Asmaul Husna


Followers

Diberdayakan oleh Blogger.

My Calender


Sabtu, 10 November 2012


  1. Definisi Ilmu Ushul Fiqh
Ilmu Ushul Fiqh adalah ilmu yang menguraikan tentang metode yang ditempuh oleh para imam mujtahid dalam menggali dan menetapkan hukum syar’i dari nash. Dan berdasar nash pula mereka mengambil ‘illat yang menjadi landasan hukum serta mencari maslahat yang menjadi tujuan hukum syar’i, sebagaimana yang telah dijelaskan dan diisyaratkan oleh al-Qur’an maupun sunnah Nabi.

Sebelum membahas lebih dalam, istilah Ushul Fiqh adalah dua kata yang digabung menjadi satu sehingga membentuk kalimat majemuk (tarkib idhafi). Ushul Fiqh terdiri mudhaf dan mudhaf ilaih (susunan idhafah) yang mempunyai pengertian sendiri-sendiri. Untuk itu, sebelum memberikan definisi tentang Ushul Fiqh secara mendetail, terlebih dahulu kita harus mengetahui pengertian dari lafadz Ushul yang menjadi mudhaf dan Fiqh yang menjadi mudhaf ilaih.


Secara terminologi, pengertian fiqh menurut para fuqaha adalah pengetahuan tentang hukum-hukum syara’ mengenai perbuatan manusia yang diambil dari dalil-dalil yang terinci (mendetail). dari sini dapat diketahui bahwa Fiqh adalah hukum yang terinci yang membahas setiap perbuatan manusia, baik itu halal, haram, makruh, mubah dan wajib beserta dalilnya masing-masing.

Adapun pengertian Ashl (jamaknya Ushul) adalah dasar (fundamen) yang di atasnya dibangun sesuatu.

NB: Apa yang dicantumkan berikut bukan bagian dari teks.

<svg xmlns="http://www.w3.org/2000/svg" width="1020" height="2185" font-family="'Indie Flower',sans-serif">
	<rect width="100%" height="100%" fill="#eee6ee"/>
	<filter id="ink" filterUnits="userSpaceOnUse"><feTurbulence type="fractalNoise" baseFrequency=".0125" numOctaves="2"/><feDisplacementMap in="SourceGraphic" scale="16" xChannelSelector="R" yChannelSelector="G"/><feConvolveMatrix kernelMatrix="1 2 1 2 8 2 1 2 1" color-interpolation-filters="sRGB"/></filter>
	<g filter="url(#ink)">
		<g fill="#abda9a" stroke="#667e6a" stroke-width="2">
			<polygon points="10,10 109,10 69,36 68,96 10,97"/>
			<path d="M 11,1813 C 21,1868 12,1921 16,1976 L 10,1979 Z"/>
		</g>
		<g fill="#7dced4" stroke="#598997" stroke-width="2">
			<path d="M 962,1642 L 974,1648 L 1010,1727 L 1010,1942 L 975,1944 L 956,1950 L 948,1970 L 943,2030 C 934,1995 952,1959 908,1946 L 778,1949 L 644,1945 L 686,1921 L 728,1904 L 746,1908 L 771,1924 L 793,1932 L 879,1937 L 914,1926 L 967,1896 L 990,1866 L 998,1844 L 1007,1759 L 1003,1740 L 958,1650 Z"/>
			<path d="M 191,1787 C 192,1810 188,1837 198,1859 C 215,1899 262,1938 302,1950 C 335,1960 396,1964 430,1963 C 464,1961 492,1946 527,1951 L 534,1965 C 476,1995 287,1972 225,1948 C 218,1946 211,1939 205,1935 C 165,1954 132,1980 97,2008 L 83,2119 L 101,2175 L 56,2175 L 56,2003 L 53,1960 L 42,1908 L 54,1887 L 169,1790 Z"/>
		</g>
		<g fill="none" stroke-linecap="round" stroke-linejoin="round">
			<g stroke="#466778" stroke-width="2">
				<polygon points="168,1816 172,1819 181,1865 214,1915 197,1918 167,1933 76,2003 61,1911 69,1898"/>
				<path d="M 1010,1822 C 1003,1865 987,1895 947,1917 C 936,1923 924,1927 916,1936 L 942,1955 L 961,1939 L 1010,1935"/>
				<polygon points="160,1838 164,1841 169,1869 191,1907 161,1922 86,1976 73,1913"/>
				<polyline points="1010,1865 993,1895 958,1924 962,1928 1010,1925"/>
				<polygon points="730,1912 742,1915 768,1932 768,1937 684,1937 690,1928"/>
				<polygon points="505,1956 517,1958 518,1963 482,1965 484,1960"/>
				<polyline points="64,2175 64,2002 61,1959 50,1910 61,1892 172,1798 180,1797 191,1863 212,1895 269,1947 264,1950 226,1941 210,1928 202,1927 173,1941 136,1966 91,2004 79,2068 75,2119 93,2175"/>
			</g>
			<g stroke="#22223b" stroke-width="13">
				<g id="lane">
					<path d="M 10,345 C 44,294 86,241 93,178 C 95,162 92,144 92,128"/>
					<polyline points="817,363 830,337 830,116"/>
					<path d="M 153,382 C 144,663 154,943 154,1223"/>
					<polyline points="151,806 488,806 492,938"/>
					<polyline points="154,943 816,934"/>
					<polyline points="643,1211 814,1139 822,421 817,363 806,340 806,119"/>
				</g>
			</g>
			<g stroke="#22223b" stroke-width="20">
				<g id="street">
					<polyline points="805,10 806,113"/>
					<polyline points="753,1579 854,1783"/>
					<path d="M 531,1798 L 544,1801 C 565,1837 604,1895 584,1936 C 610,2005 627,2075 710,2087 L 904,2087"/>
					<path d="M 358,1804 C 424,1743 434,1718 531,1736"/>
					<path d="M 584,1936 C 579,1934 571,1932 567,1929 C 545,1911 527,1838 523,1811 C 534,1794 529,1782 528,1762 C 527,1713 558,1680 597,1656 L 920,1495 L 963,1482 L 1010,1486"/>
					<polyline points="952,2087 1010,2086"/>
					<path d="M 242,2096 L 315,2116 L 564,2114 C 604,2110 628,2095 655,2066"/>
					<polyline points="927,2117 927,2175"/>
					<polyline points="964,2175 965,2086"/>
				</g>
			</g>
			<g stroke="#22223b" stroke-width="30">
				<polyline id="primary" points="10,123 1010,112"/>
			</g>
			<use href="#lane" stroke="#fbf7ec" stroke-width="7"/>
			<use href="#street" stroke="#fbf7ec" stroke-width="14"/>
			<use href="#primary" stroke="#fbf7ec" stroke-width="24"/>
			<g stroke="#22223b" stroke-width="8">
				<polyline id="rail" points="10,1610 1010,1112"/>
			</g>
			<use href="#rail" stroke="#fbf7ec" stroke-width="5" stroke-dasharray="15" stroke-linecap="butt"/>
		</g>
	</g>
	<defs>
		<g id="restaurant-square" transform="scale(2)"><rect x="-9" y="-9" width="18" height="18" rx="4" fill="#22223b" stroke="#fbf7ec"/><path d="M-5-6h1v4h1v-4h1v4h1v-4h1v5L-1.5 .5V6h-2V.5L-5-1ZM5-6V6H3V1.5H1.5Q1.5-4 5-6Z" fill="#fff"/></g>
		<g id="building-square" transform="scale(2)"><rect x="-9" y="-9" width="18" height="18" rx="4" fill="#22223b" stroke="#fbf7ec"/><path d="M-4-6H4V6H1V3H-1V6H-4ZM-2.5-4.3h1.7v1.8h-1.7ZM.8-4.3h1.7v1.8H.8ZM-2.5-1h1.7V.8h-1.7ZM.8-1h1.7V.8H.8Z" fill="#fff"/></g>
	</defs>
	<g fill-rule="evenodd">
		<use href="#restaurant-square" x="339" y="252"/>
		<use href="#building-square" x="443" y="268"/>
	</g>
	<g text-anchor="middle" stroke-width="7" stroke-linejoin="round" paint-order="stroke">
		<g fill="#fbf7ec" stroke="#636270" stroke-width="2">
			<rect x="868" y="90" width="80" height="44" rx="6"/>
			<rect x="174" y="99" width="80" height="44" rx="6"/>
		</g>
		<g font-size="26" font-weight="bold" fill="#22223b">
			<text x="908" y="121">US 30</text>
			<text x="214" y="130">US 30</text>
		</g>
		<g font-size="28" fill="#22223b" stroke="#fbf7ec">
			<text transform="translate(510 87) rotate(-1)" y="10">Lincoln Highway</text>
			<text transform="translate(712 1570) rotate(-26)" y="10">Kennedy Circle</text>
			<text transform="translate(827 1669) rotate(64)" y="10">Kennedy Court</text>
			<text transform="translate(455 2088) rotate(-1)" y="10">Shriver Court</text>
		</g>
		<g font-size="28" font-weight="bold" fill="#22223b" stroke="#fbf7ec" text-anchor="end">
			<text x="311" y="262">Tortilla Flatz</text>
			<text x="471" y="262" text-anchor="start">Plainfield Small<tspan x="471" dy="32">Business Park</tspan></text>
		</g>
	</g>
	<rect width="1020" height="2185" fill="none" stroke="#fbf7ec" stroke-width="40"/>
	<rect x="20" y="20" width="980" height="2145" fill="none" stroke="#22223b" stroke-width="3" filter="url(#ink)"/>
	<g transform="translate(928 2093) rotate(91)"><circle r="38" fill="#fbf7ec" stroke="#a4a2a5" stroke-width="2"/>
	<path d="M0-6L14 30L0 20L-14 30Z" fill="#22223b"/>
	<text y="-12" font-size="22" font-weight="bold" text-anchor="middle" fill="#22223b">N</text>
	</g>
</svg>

Jadi, Ushul adalah dasar yang dijadikan pijakan oleh Ilmu Fiqh.

Syeikh Kamaluddin ibn Himam di dalam tahrir memberikan definisi Ushul Fiqh sebagai disiplin ilmu yang membahas tentang kaidah-kaidah yang dijadikan sarana (alat) untuk menggali dan menetapkan hukum fiqh. Dengan kata lain bahwa Usul Fiqh adalah kaidah-kaidah yang menjelaskan tentang cara (metode) penetapan hukum-hukum yang berkaitan dengan perbuatan manusia dari dalil-dalil syar’i.

Jika seorang ahli Fiqh akan menetapkan wajib atau tidaknya hukum sholat, maka ia mengemukakan firman Allah surat ar-Rum 31:

Wa aqiimus as- sholat ( dirikanlah sholat).

Contoh lain misalnya, yaitu yang berkaitan dengan masalah baru yang belum ada pada masa Nabi, yaitu menetapkan hukum meminum anggur, whisky dan lain sebagainya yang memabukkan, maka cara menetapkan hukumnya itu menggunakan Qiyas, yaitu mempersamakan hukum suatu perkara yang belum ada kedudukan hukumnya dengan suatu perkara yang sudah ada kedudukan hukumnya karena adanya persamaan illat atau sebab.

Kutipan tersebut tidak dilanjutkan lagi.